Another crazy but true story was once my husband gave me a few hundred dollars to spend in the mall for my birthday. It fell out of my wallet (one of those on a strap) and I walked around for an hour before realizing it was gone. We backtracked through every store and right before leaving, I did one more swipe with my eyes around the food court, then saw my money at the feet of a gang of teen boys. It was all fanned out like play money and I dove in, shocking the boys when I screamed, "That's MY MONEY!" It was a miracle that they were just standing over it, as if it were invisible. But then, I had said a prayer that I'd find it and no one else would pick it up, so I shouldn't have been surprised.


----------



## Sean Sweeney (Apr 17, 2010)

I've left the drive thru at Burger King without my food after paying. It is what it is.


----------



## CatherineM (Jan 9, 2013)

Metal, I don't think you're an idiot.  After reading other posts here, I hope you feel better.

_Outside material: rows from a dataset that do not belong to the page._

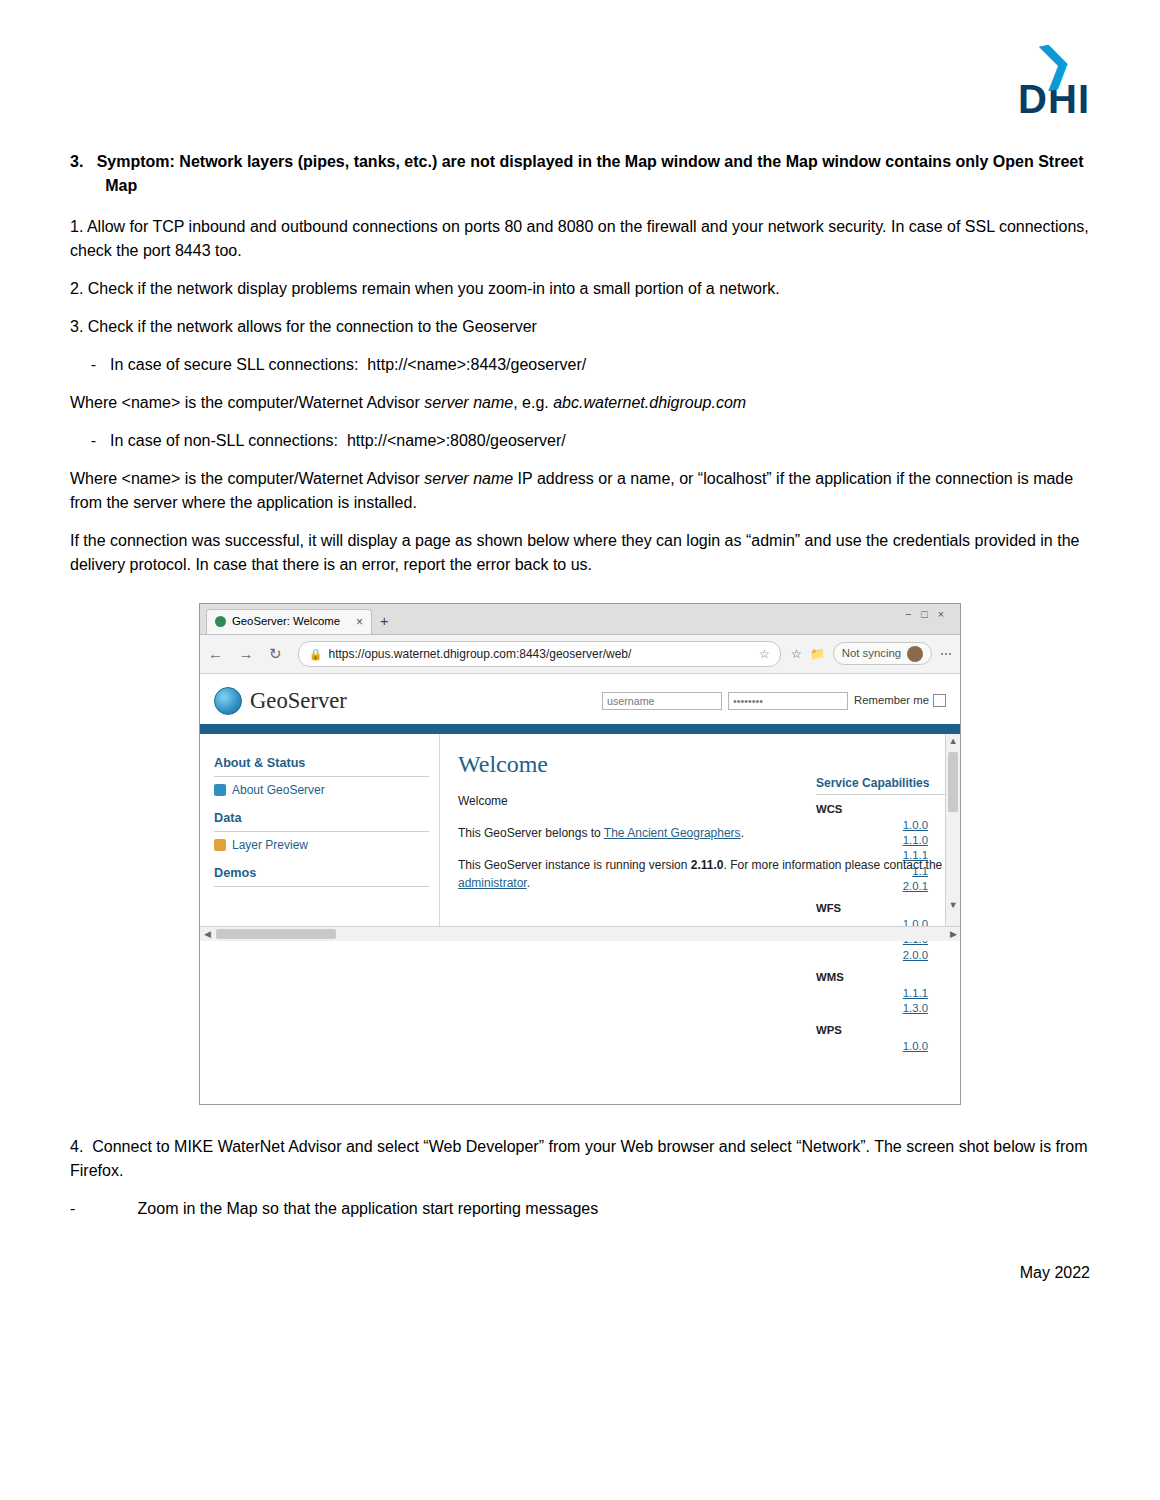❯ DHI
3. Symptom: Network layers (pipes, tanks, etc.) are not displayed in the Map window and the Map window contains only Open Street Map
1. Allow for TCP inbound and outbound connections on ports 80 and 8080 on the firewall and your network security. In case of SSL connections, check the port 8443 too.
2. Check if the network display problems remain when you zoom-in into a small portion of a network.
3. Check if the network allows for the connection to the Geoserver
In case of secure SLL connections: http://<name>:8443/geoserver/
Where <name> is the computer/Waternet Advisor server name, e.g. abc.waternet.dhigroup.com
In case of non-SLL connections: http://<name>:8080/geoserver/
Where <name> is the computer/Waternet Advisor server name IP address or a name, or “localhost” if the application if the connection is made from the server where the application is installed.
If the connection was successful, it will display a page as shown below where they can login as “admin” and use the credentials provided in the delivery protocol. In case that there is an error, report the error back to us.
GeoServer: Welcome ×
+
−□×
← → ↻
🔒 https://opus.waternet.dhigroup.com:8443/geoserver/web/ ☆
☆ 📁 Not syncing ⋯
GeoServer
Remember me
About & Status
About GeoServer
Data
Layer Preview
Demos
Welcome
Welcome
This GeoServer belongs to The Ancient Geographers.
This GeoServer instance is running version 2.11.0. For more information please contact the administrator.
Service Capabilities
WCS
1.0.0
1.1.0
1.1.1
1.1
2.0.1
WFS
1.0.0
1.1.0
2.0.0
WMS
1.1.1
1.3.0
WPS
1.0.0
▲
▼
◀
▶
4. Connect to MIKE WaterNet Advisor and select “Web Developer” from your Web browser and select “Network”. The screen shot below is from Firefox.
- Zoom in the Map so that the application start reporting messages
May 2022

I stop for gas at a tiny town on my way to work.  Sometimes, I'll get a couple lottery tickets.  The last time I was there, I paid for gas and then gave the guy the lottery cards for him to swipe.  He gave me my tickets and the cards back, and I paid him.  As I turned for the door, he said "Don't forget to pump your gas."


----------



## luvmy4brats (Nov 9, 2008)

Gertie Kindle 'a/k/a Margaret Lake' said:


> I never did that at a gas station, but there was a time in my life that I'd pay at a drive-thru and then drive away without my food. Did that a couple of times when I bought newspapers while stopped at a red light, too. Too embarrassed to go back and get my food. But I had kids to feed, so I'd drive a few miles to get to another drive thru and hope I wouldn't do the same thing.
> 
> I eventually got over doing that, but it was really weird there for a while.


Not only have I driven off without my food, but I have driven off without my food AND credit card. Have to go back for that... I don't get embarrassed about it. I figure with all the times I have to go back because the drive they forgot something, they can deal with me forgetting occasionally.


----------